The reason your regex matches only one character is because you have specified the 'U' pattern modifier. This (completely useless) modifier reverses the greedy/lazy behavior for quantifiers - i.e. it makes all greedy quantifiers lazy and all lazy quantifiers greedy. There is never,
ever a need to use the 'U' modifier - if you need to make a quantifier lazy, just append the ? to it. Bottom line: Never use the U modifier!
See:
www.regular-expressions for a discussion of greedy vs lazy quantifiers.
Your regex has only one quantifier (the '+') and the U modifier is making this (normally greedy) quantifier behave lazily, thus it is matching only one character. Also, you are using the 's' "single-line"
dot-matches-all modifier which does absolutely nothing here because there is no dot in the expression. For more on PHP PCRE regex modifiers, See:
PHP Pattern Modifiers.
Here is a script which divides text into paragraphs, sentences and words.
Code: Select all
<?php
$text = file_get_contents('test.txt');
// here are regexes to match paragraphs, sentences and words
$re_paragraph = '/\s*+([^\r\n]++)\s*+/'; // Group 1 contains paragraph
$re_sentence = '/\s*+([^.?!\r\n]++[.?!]?)/'; // Group 1 contains sentence
$re_word = '/\b(\w\b|\w[\w\']*\w\b)/'; // Group 1 contains word
$paragraphs = array();
$sentences = array();
$words = array();
$paragraph_count = preg_match_all($re_paragraph, $text, $p_matches);
printf("The text has %d paragraphs:\n", $paragraph_count);
for ($i = 0; $i < $paragraph_count; $i++) {
$paragraphs[] = $p_matches[1][$i];
$sentence_count = preg_match_all($re_sentence, $p_matches[1][$i], $s_matches);
printf(" Paragraph %d has %d sentences:\n", $i, $sentence_count);
for ($j = 0; $j < $sentence_count; $j++) {
$sentences[] = $s_matches[1][$j];
$word_count = preg_match_all($re_word, $s_matches[1][$j], $w_matches);
printf(" Sentence %d has %d words.\n", $j, $word_count);
for ($k = 0; $k < $word_count; $k++) {
$words[] = $w_matches[1][$k];
}
}
}
printf("The text contains a total of %d paragraphs, %d sentences and %d words.\n",
count($paragraphs), count($sentences), count($words));
?>
Given the following text.txt file:
Code: Select all
Lorem ipsum dolor sit amet, consectetuer adipiscing elit, sed diam nonummy nibh euismod tincidunt ut laoreet dolore magna aliquam erat volutpat. Duis autem vel eum iriure dolor in hendrerit in vulputate velit esse molestie consequat, vel illum dolore eu feugiat nulla facilisis at vero eros et accumsan et iusto odio dignissim qui blandit praesent luptatum zzril delenit augue duis dolore te feugait nulla facilisi.

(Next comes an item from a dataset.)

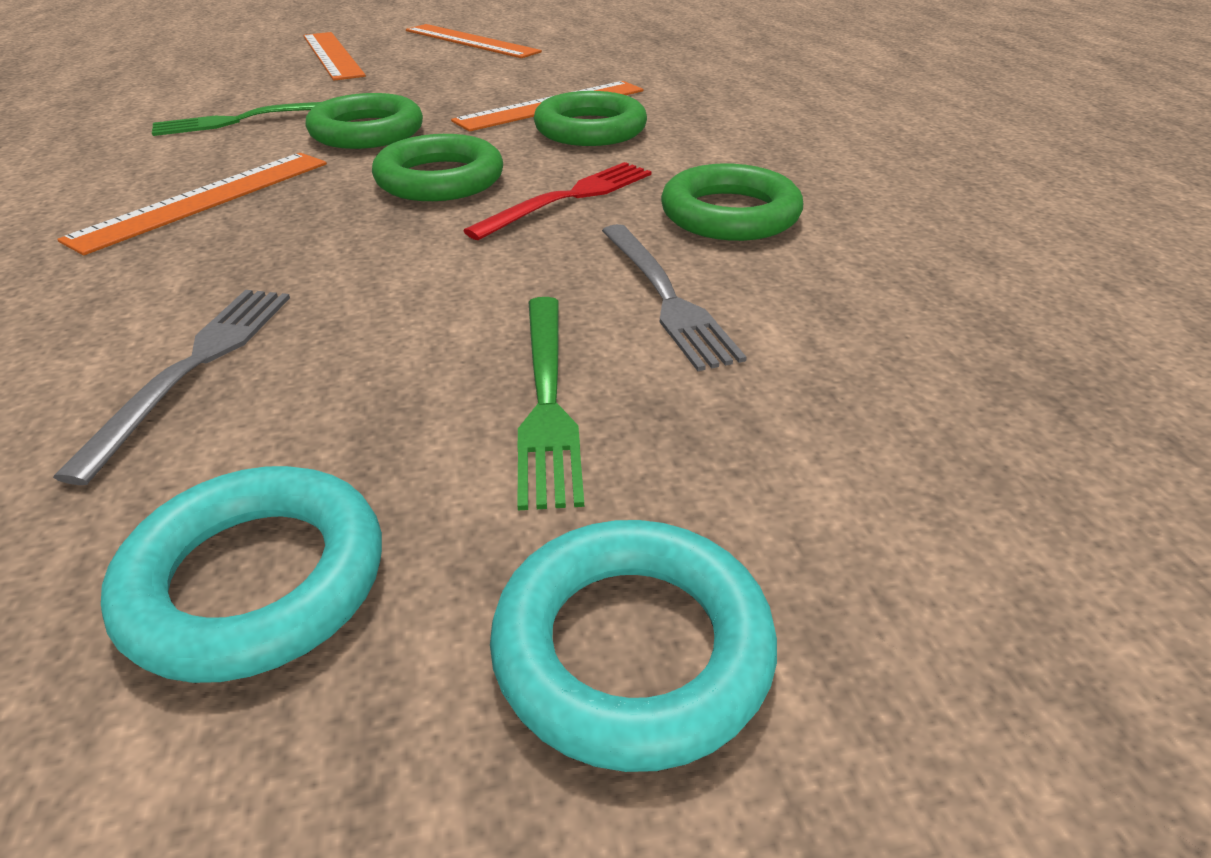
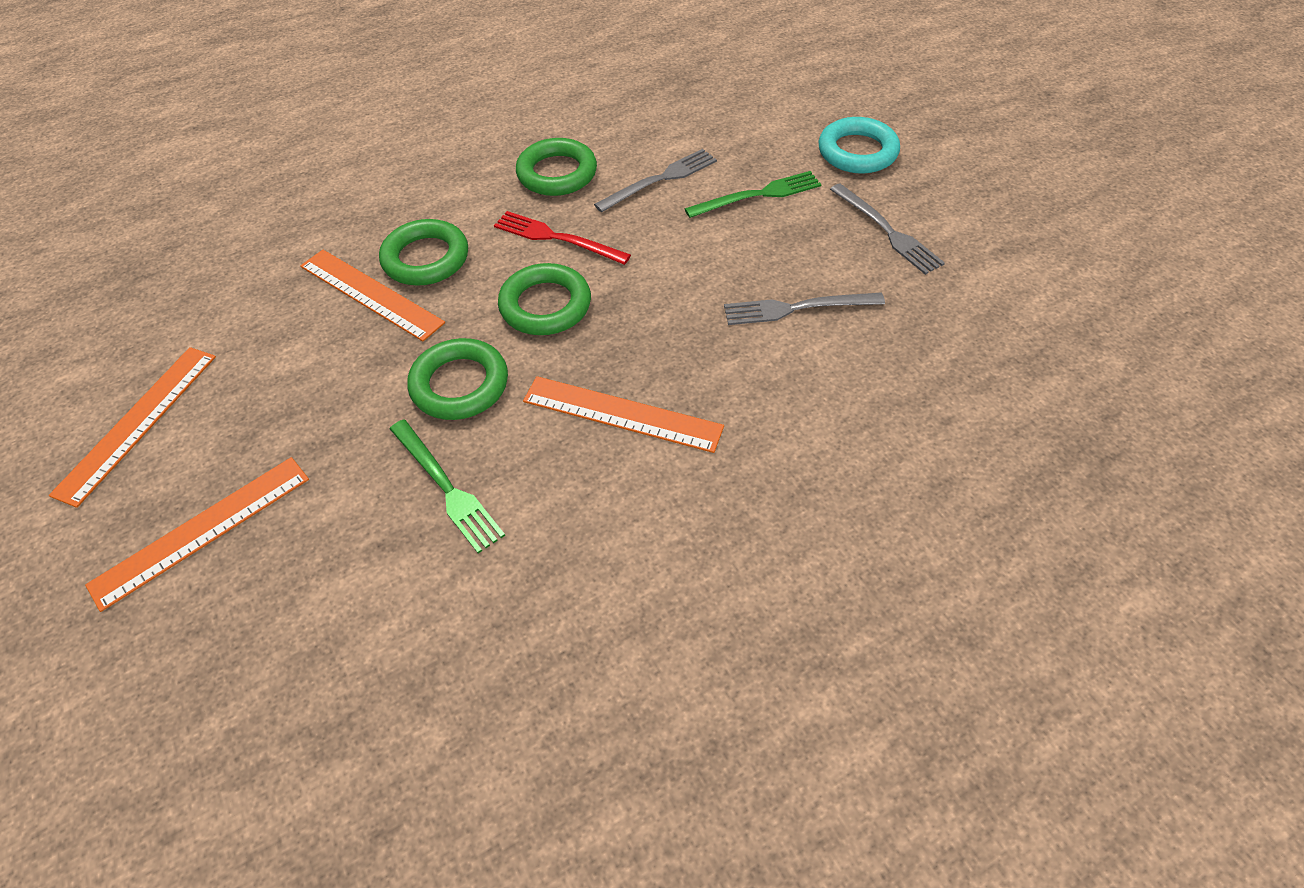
camera: 105 degrees left, 15 degrees up
turquoise ring [101,466,382,683] -> grey fork [830,183,945,275]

Nam liber tempor cum soluta nobis eleifend option congue nihil imperdiet doming id quod mazim placerat facer possim assum. Typi non habent claritatem insitam; est usus legentis in iis qui facit eorum claritatem. Investigationes demonstraverunt lectores legere me lius quod ii legunt saepius.
Claritas est etiam processus dynamicus, qui sequitur mutationem consuetudium lectorum. Mirum est notare quam littera gothica, quam nunc putamus parum claram, anteposuerit litterarum formas humanitatis per seacula quarta decima et quinta decima. Eodem modo typi, qui nunc nobis videntur parum clari, fiant sollemnes in futurum. Clarita's est etiam processus dynamicus, qui sequitur mutationem consuetudium lector'um.

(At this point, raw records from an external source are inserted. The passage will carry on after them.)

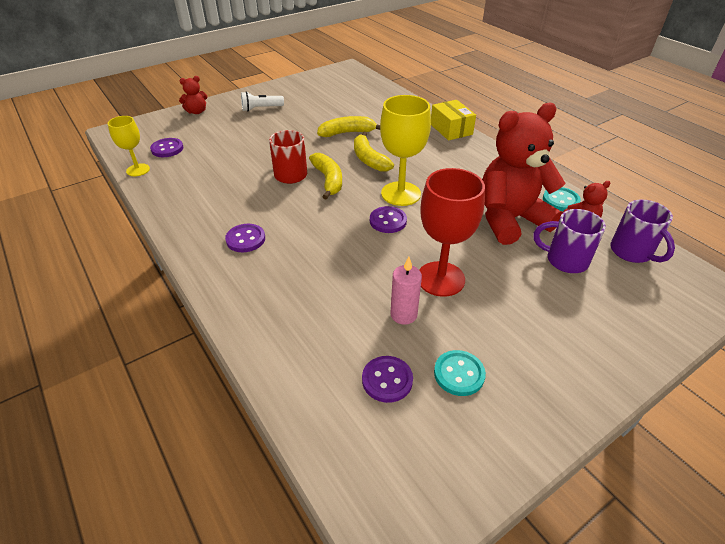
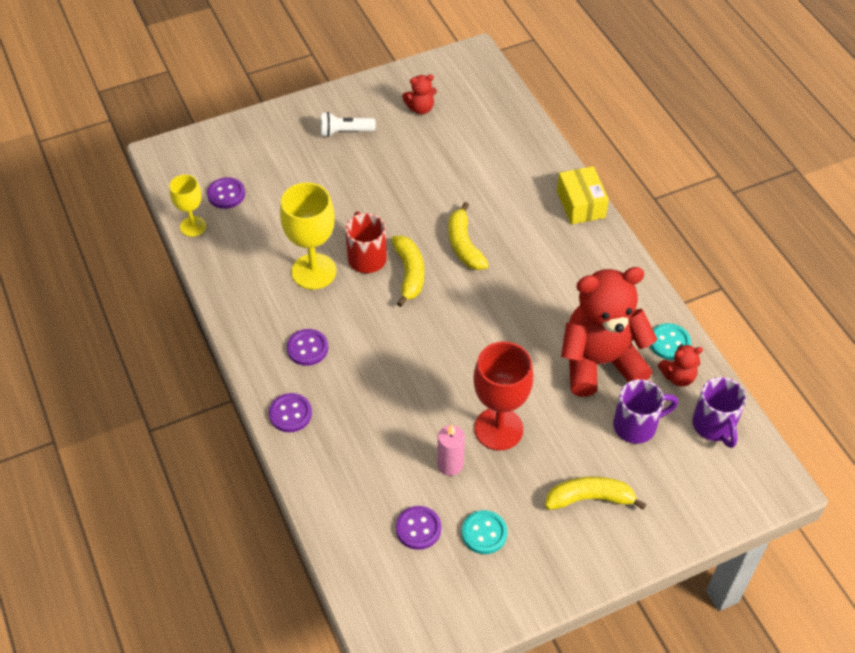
camera: 10 degrees right, 10 degrees up
red teddy bear [179,76,207,114] -> red teddy bear moved to [402,74,437,115]
yellow banana [317,116,380,137] -> yellow banana moved to [545,476,646,510]
purple button [370,206,407,233] -> purple button moved to [269,393,312,432]
yellow goblet [380,95,431,206] -> yellow goblet moved to [280,182,337,290]
purple mug [533,209,606,273] -> purple mug turned 135 degrees clockwise [613,379,678,444]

Here is the script output:
Code: Select all
The text has 3 paragraphs:
Paragraph 0 has 2 sentences:
Sentence 0 has 21 words.
Sentence 1 has 43 words.
Paragraph 1 has 3 sentences:
Sentence 0 has 19 words.
Sentence 1 has 14 words.
Sentence 2 has 10 words.
Paragraph 2 has 4 sentences:
Sentence 0 has 10 words.
Sentence 1 has 22 words.
Sentence 2 has 13 words.
Sentence 3 has 10 words.
The text contains a total of 3 paragraphs, 9 sentences and 162 words.
Hope this helps!